Então suspirei de novo, mas agora sem falar nada. Esse suspiro saiu como um sopro, que balançou as folhas do meu caderno. E pra dentro, baixinho, pra ninguém escutar, eu gemi: Ai, Adriana...
É que ela levantou pra ir ao quadro. Logo hoje, que ela soltou o cabelo comprido daquele rabo-de-cavalo que ela costuma usar e me dá tanta implicância. O cabelo dela é tão lindo...Parece de seda e tem um brilho que eu ia dizer que parece o sol. Mas a Adriana tem cabelos pretos e sol moreno fica meio esquisito...
7 X 5 = 45...O Renato começou a rir e cochichou comigo:
- Essa menina é meio lelé.
Eu não ri e nem falei nada. Mas uma coisa, lá dentro da minha cabeça me disse que 7X5= 35. Como foi a Adriana que tinha escrito no quadro, eu não percebi o erro. Aquele 4 que ela desenhou tão certinho no lugar do 3 era tão bonito! Até os números da Adriana são lindos!
- Tá errado, tia! Tá errado! – gritou, toda esganiçada, a Carina.
A tia então mandou a Adriana sentar. A Carina correu e meteu o apagador em cima daqueles números tão bem desenhados, corrigindo com um 35 tão sem graça quanto sua voz.

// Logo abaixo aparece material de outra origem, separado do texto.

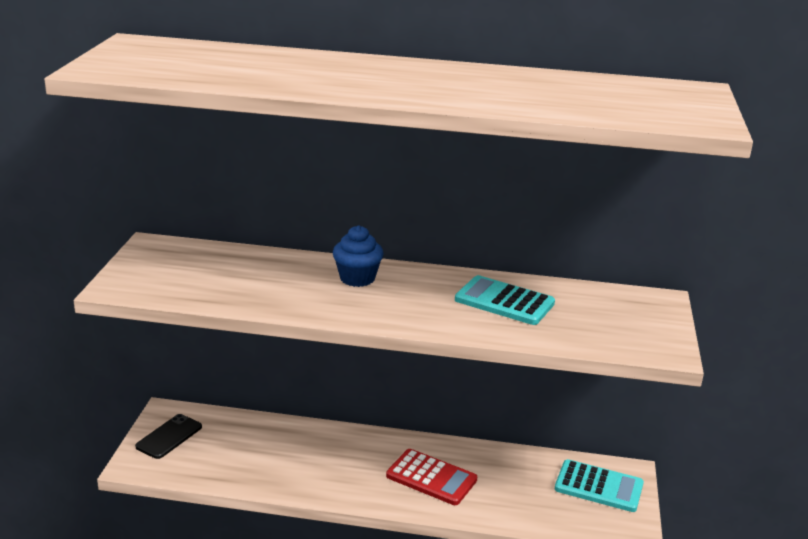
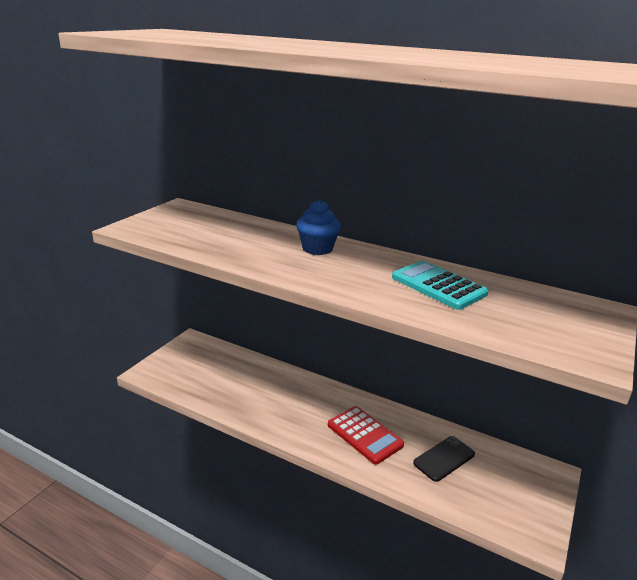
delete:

A Adriana voltou pro lugar e eu nem pude ver se ela estava com a cara muito vermelha, porque o cabelo solto agora tapava tudo. Ela ficou com cabeça abaixada um tempão. Eu senti que ela estava triste e fiquei muito triste também. Aí, arranquei a beiradinha da última página do meu caderno e escrevi:
Dobrei meu bilhete. Prestei atenção à tia. Ela ficou de costas pra passar outra conta no quadro. Fiz bem depressa uma bolinha com o bilhete dobrado, mirei e joguei. Ela caiu no colo de Adriana.
Meu coração bateu depressa. Acho que eu é que fiquei vermelho... Ai, ai, ai, meu coração martelando tantos ais no peito. Tudo em silêncio pro Renato não perceber. Que bom que nem ele nem a Carina viram eu jogar a bolinha!
A Adriana custou a pegar o bilhete. Pôs a na frente dela e foi desamassando bem devagar. Ela leu, depois guardou dentro do estojo. Nem olhou pro meu lado.
De repente, me lembrei de uma coisa terrível: não tinha posto meu nome no papel. E se ela achasse que era outro menino que gostava dela? E se ela também gostasse de outro menino e, por causa do bilhete sem nome, fosse falar com ele no recreio?
Então, a tia me chamou. Eu só pensava naquela confusão, imaginando a Adriana apaixonada pelo Renato e os dois indo embora, de mãos dadas, no fim da aula.
- Tá errado! Tá errado! Deixa eu fazer, tia?
Eu olhei para o quadro e entendi por que é que a Carina estava gritando outra vez: 8x6=36... Ia apagar pra refazer, mas a tia me mandou sentar.
Fui, morrendo de sem graça. O Renato me gozando só com o jeito de olhar pra mim.
Cheguei na minha carteira e vi uma bolinha de papel bem em cima do meu caderno.
Quando ninguém estava mais me olhando, eu disfarcei e abri:


 No cantinho do papel estava assinado: Adriana.

Lino de Albergaria
Coração conta diferente
Editora Scipione, São Paulo



PS: Esse era um dos textos que eu mais adorava ler no ano 2000. Eu estava na terceira série e tinha uma amiga chamada Carol, que era muito parecida com a personagem Adriana. Uma vez, eu falei isso pra ela, mas ela nem tchum.